The two Pauper Challenges this weekend took place under a dangling sword. A Banned List update was announced for July 13th and the prevailing wisdom was that some part of the Tron deck was going to be excised from the format and that Mystic Sanctuary was a goner.
The announcement came and went. Expedition Map and Mystic Sanctuary are banned. The decks they propped up aren’t going anywhere but I doubt they will remain the same. Tron decks will need to rework their configuration to allow for the inclusion of Ancient Stirrings, Crop Rotation, Impulse, or Preordain, as well as run enough of the proper lands to ensure they can cast the cards in question. Mystic Sanctuary decks lose their potent end game, but these decks have been put on the chopping block time and time again (they are Delver decks, after all) and have never fully gone away.
This weekend’s challenges tell us a story parallel to the one that unfolded on Monday. It told us what to expect, outside of Tron, in the coming weeks.

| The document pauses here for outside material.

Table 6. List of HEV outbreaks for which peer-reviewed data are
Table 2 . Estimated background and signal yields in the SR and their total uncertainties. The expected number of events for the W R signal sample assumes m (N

The next result of the ban is that at best, Tron gets one turn slower. At worst, it has the same fundamental turn as before. The aggressive decks in the format – Affinity, Red Deck Wins, Stompy – all get a small bump. Stompy is likely to benefit most from the extra time but only if Tron moves towards blue. Biasing towards green could make it easier to run additional copies of Moment’s Peace and put additional pressure on cards like Ram Through.
One deck getting a boost is WonderWalls. While highly redundant, the deck is somewhat vulnerable to countermagic. As people shift away from Delver strategies (and their ilk), it is likely there will be fewer copies of Counterspell in the format. Since Tron hasn’t taken that large of a hit and WonderWalls is solid against Tron, the defender based combo deck could be a big early winner.
The other big winner is Tron. Mystic Sanctuary decks were important in helping to keep Tron in check. It appears that the bans were designed to give aggro more of a puncher’s chance, in turn boosting midrange strategies as a viable check on aggro. The test will be how much slower Tron is without map. Early hyperbole indicated that this was barely a hit on Tron and considering the options available to the deck, it is easy to believe the deck remains unscathed.
So that’s where we are: the format’s next several months hinge on whether or not the in-game time bought by removing Expedition Map matters enough to give beatdown decks the chance to beat Tron before the game ends.